Source material:
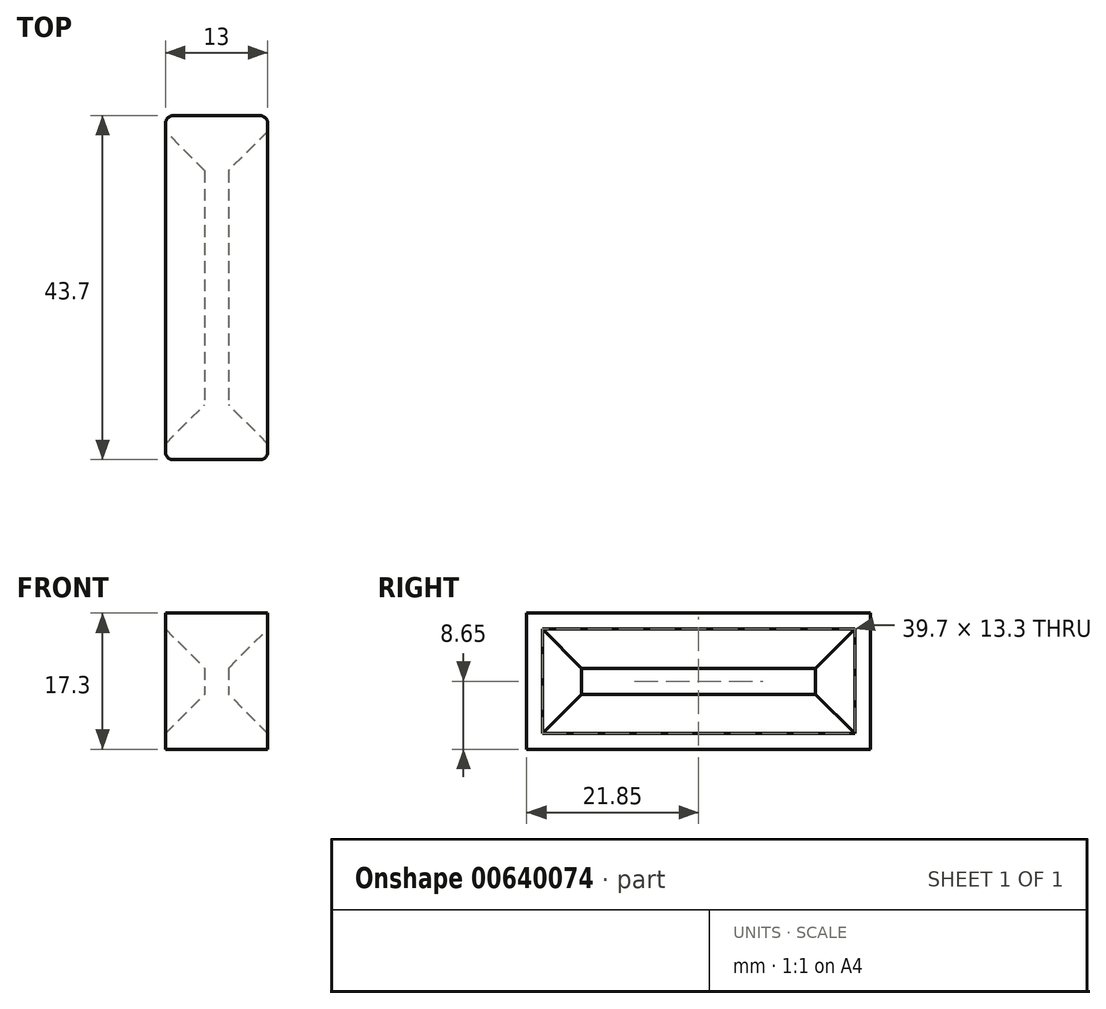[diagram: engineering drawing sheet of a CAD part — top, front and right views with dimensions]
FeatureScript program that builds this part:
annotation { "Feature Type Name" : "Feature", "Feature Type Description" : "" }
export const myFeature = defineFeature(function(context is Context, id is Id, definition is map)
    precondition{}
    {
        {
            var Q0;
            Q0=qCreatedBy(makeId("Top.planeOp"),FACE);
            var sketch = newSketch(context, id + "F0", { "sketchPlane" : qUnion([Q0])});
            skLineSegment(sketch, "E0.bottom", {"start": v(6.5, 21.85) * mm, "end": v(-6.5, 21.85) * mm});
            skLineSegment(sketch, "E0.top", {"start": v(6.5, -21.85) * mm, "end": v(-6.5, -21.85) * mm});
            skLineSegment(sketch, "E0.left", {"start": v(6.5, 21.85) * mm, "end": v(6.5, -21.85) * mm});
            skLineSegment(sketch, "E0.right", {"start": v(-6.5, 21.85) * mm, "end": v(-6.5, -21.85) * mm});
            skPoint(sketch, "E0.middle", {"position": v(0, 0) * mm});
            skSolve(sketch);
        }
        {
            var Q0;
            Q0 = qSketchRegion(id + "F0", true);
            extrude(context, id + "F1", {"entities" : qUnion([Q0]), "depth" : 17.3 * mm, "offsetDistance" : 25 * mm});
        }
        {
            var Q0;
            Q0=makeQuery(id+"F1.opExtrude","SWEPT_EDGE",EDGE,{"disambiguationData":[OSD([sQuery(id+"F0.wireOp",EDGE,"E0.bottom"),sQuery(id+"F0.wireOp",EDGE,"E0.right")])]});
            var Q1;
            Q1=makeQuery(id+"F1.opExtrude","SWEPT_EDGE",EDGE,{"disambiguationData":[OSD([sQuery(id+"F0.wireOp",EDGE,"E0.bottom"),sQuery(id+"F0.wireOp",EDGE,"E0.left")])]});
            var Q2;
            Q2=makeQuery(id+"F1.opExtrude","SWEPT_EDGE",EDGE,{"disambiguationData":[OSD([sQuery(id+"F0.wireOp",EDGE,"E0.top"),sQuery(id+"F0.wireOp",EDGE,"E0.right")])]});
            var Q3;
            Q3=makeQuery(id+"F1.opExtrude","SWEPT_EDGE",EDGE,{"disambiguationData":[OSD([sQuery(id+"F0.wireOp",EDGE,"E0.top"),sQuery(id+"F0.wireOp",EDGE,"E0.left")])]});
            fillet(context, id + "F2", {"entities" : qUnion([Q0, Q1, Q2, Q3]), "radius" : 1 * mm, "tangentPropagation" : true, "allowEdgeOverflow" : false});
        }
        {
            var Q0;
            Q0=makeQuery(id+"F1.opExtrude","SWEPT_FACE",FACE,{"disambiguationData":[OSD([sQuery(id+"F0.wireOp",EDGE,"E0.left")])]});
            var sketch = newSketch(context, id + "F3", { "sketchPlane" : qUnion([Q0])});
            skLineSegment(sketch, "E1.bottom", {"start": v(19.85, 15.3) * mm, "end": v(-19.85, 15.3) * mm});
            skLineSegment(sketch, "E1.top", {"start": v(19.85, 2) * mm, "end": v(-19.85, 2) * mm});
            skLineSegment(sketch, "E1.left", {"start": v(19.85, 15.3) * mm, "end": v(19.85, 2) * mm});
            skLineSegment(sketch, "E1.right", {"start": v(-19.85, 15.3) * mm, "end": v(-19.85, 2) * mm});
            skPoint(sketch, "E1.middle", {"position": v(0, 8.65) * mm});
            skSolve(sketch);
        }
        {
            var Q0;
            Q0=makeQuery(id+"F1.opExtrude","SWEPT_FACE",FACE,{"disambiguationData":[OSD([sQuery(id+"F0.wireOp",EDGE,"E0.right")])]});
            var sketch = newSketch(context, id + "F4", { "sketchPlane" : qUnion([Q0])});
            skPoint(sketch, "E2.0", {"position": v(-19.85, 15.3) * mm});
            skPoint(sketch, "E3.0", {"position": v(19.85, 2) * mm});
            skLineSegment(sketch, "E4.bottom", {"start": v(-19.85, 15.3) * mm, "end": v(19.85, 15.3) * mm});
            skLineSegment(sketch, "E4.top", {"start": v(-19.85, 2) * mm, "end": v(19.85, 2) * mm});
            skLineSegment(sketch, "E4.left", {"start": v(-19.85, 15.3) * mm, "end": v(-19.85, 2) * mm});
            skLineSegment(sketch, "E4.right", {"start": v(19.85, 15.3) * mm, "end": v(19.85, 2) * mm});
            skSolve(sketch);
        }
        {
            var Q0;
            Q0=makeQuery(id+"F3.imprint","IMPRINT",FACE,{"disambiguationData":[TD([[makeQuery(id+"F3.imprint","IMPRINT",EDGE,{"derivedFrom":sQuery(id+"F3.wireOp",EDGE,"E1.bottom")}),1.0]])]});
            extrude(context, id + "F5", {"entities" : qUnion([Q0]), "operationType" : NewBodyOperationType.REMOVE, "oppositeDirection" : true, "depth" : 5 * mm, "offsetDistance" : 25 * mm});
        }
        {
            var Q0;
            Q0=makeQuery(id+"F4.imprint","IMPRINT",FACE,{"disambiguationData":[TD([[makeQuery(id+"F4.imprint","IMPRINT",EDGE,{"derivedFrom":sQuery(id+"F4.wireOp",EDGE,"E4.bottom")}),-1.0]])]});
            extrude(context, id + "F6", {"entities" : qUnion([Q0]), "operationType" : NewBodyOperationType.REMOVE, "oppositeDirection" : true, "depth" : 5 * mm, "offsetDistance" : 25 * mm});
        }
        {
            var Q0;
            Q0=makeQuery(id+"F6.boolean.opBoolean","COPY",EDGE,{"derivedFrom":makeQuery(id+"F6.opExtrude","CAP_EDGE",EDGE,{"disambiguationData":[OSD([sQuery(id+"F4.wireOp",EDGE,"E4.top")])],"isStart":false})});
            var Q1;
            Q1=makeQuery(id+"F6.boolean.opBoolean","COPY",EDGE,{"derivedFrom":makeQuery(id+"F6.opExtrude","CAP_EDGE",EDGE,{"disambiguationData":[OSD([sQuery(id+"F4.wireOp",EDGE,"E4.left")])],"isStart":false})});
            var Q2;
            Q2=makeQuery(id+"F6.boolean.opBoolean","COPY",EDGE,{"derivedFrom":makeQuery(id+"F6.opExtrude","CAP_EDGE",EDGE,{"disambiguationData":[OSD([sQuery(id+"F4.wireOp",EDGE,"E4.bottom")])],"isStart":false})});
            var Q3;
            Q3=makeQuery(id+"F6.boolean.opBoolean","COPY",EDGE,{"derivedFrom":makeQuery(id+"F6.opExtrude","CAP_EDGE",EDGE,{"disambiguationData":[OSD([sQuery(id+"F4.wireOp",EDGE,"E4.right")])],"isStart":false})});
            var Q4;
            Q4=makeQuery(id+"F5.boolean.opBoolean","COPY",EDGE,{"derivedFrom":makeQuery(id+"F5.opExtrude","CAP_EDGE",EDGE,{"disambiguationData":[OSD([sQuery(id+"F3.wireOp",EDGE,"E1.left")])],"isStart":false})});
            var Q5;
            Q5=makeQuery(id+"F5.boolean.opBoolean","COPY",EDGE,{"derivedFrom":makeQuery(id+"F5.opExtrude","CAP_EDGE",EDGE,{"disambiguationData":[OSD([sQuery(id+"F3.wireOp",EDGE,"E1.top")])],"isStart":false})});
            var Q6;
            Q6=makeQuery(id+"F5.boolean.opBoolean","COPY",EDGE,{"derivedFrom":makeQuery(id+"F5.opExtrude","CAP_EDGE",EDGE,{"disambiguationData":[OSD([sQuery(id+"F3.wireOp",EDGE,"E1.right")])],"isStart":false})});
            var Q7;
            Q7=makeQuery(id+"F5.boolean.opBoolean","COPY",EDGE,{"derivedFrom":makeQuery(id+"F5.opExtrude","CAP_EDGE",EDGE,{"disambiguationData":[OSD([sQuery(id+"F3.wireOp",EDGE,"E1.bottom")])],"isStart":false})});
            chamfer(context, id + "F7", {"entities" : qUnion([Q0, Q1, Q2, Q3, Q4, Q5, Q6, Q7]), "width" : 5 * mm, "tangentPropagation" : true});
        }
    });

...

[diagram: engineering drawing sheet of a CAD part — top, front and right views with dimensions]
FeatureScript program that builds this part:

==

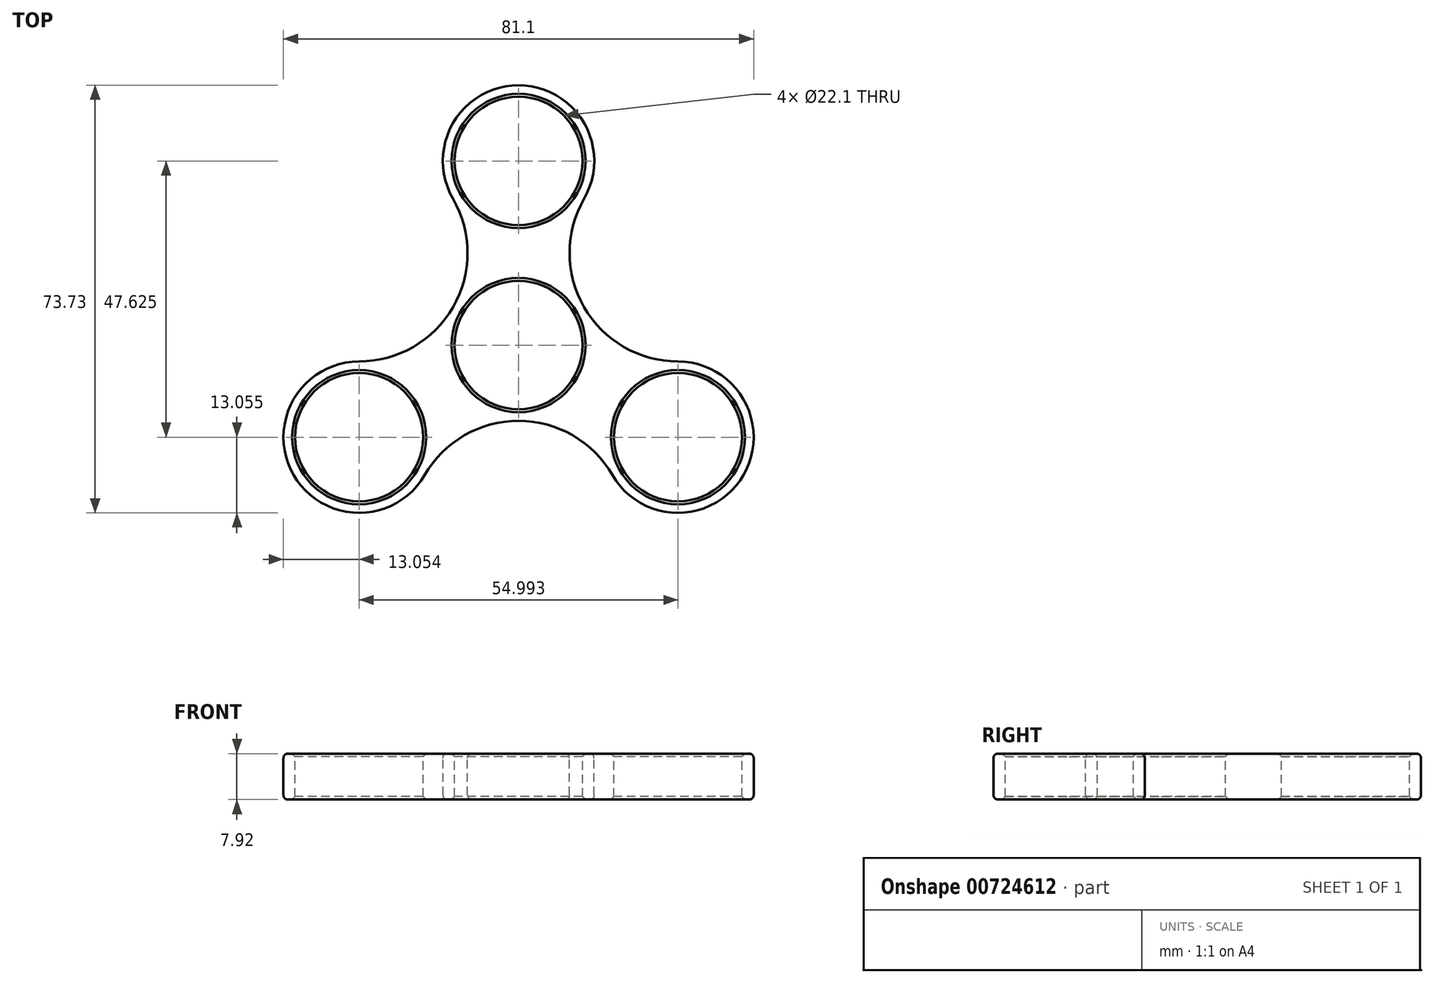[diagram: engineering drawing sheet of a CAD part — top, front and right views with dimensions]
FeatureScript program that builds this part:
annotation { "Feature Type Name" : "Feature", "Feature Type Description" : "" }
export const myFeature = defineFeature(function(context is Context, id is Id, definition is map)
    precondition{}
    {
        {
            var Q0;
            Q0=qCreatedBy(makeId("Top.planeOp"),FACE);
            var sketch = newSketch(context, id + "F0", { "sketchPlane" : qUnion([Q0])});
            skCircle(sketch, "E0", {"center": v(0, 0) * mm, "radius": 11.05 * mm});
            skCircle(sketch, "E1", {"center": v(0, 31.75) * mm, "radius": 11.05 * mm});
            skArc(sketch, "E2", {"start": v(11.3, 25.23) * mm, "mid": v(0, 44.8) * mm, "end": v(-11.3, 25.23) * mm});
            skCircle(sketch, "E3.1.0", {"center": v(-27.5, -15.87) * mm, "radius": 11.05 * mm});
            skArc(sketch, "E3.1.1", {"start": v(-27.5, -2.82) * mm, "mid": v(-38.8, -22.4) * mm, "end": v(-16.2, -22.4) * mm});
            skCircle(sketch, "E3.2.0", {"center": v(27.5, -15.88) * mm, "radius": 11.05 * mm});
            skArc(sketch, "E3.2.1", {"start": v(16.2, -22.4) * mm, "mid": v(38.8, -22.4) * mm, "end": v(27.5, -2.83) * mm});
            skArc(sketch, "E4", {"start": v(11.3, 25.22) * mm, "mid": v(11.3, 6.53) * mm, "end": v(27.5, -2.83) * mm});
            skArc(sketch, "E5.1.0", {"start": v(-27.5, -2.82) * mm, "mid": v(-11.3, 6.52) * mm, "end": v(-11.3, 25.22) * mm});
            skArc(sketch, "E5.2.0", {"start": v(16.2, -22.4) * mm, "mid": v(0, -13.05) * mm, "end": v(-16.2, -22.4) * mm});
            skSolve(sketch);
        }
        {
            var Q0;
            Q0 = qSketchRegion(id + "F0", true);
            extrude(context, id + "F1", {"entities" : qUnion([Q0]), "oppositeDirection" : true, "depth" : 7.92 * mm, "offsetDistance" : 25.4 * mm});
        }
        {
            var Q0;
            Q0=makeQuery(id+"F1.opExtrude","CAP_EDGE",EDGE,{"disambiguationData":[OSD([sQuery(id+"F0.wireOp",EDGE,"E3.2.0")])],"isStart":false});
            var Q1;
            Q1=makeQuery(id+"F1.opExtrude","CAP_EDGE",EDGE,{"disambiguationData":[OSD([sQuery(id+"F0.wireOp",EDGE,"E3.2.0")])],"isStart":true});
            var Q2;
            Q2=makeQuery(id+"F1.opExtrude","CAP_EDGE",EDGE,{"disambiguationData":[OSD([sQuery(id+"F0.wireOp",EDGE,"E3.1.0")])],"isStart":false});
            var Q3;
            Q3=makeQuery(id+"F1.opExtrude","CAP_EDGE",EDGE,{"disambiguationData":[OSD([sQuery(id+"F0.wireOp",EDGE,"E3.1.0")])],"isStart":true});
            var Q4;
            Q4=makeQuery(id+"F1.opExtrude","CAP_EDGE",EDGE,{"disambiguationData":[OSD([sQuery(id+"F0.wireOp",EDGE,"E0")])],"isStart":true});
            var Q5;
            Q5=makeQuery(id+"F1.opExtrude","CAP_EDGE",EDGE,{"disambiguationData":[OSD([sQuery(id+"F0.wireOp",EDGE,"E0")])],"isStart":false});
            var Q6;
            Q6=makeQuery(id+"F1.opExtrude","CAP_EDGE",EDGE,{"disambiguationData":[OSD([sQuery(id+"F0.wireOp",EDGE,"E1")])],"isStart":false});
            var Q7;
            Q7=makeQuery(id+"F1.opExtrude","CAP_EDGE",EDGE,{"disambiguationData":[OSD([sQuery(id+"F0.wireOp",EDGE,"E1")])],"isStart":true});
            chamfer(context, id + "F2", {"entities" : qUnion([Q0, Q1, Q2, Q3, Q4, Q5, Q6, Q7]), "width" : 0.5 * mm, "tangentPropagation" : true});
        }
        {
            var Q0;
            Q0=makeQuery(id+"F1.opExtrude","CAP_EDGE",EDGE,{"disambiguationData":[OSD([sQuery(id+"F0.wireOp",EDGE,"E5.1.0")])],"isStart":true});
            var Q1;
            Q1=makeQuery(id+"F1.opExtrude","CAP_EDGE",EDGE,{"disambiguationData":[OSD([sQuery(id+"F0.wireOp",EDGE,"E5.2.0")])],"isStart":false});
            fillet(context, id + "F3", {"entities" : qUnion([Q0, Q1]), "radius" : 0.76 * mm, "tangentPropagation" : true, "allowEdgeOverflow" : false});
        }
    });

Written exercise: Can you return every line of the material above that contains the string "allowEdgeOverflow", copied in full?

Full answer:
            fillet(context, id + "F2", {"entities" : qUnion([Q0, Q1, Q2, Q3]), "radius" : 1 * mm, "tangentPropagation" : true, "allowEdgeOverflow" : false});
            fillet(context, id + "F3", {"entities" : qUnion([Q0, Q1]), "radius" : 0.76 * mm, "tangentPropagation" : true, "allowEdgeOverflow" : false});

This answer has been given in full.